Frequently Asked Questions
An on-going list of frequently asked questions concerning the Haines 10-year Timber Project
Do the recent incidents of theft and trespassing affect the project?
Whether the theft impacts the timber sale in the long term isn’t known right now. In the short term, it has impacted the field work and the inspections that were underway, and it has diverted our attention. But this is a 10-year sale coordinated with other entities, so it is unlikely to have a long-term impact. Also, progress has been made in resolving these issues and we are very grateful to the community for your support.
Is hunting or camping allowed on UA lands?
No, hunting and camping are strictly prohibited. Hunting is listed as unauthorized usage on all of our Land Use Permits. But, we’ve heard from you that this is an important issue to the community in Haines. The university is exploring the possibility of hunting on land west of the Chilkat River. Once we have an update, we will share more information as soon as possible (as of November 2018).
Why doesn’t UA Land get carbon credits for their land like Sealaska, for example?
Unlike private land owners, UA is a public land grant university. To date, there are no other land grant universities participating in this type of project to review a comparison. With our small land base, the current eligibility and forest management requirements are not a viable option for the university at this time. We will continue to monitor any changes to the carbon credit program.
Is university-owned land the same as public land?
No, the University of Alaska is considered a private land owner, and separate from State of Alaska lands which are public domain lands.
What type of activity requires authorization from the University on its lands?
All activity requires an authorization (i.e. lease, permit or agreement) from the University unless the use is defined as casual use, per Board of Regents’ Policy 05.11.044.F.
Casual use means the occasional non-commercial recreational use of undeveloped university property by members of the public. Casual use may include hiking, biking, running, skiing, and snowshoeing on established trails; berry picking; and fishing. Casual use does not include extraction of natural resources, cutting trees or other vegetation, clearing or cutting trails, hunting, camping or any commercial operation.

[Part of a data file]

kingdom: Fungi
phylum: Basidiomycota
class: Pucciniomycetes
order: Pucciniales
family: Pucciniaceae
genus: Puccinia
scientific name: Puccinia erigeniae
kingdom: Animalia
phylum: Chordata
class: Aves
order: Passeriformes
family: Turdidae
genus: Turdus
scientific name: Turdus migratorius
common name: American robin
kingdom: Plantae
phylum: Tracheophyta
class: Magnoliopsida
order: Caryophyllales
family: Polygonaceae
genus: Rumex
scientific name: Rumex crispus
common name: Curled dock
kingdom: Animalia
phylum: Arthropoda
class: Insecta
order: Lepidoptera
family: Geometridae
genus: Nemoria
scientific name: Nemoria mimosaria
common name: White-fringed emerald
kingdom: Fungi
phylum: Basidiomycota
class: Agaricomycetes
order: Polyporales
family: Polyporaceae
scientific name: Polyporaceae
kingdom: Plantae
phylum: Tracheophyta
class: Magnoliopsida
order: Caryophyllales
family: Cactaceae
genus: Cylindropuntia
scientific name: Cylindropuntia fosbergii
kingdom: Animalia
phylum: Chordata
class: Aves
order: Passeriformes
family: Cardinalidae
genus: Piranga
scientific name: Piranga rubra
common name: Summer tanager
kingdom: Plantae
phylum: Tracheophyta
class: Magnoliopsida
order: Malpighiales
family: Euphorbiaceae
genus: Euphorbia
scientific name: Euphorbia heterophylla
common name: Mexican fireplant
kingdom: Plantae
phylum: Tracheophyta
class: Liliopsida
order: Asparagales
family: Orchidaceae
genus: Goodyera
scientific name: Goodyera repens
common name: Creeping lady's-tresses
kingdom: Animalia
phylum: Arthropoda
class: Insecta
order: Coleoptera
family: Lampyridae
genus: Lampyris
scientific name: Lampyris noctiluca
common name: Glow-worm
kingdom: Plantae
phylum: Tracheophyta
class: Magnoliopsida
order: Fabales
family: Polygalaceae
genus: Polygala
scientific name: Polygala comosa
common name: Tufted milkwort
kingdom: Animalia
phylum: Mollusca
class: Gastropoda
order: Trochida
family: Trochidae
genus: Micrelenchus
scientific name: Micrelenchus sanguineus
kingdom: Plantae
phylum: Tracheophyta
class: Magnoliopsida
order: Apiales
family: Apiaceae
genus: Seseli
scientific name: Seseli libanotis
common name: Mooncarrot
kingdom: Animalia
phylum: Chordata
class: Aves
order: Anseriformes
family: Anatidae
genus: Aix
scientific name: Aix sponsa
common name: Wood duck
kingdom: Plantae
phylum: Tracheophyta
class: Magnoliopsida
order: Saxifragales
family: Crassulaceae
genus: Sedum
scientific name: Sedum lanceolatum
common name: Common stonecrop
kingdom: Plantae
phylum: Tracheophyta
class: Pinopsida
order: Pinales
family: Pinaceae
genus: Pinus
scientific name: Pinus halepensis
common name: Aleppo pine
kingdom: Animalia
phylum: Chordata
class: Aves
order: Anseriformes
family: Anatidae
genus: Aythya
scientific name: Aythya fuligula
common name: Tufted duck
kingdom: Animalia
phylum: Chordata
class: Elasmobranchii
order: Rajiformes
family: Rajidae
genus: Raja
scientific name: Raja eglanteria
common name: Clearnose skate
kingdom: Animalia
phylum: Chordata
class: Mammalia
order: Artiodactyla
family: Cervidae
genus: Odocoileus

## What the task asks
In the frequently asked questions about the Haines 10-year Timber Project, which Board of Regents' policy is cited for the definition of casual use?

## Exercise result
Board of Regents' Policy 05.11.044.F.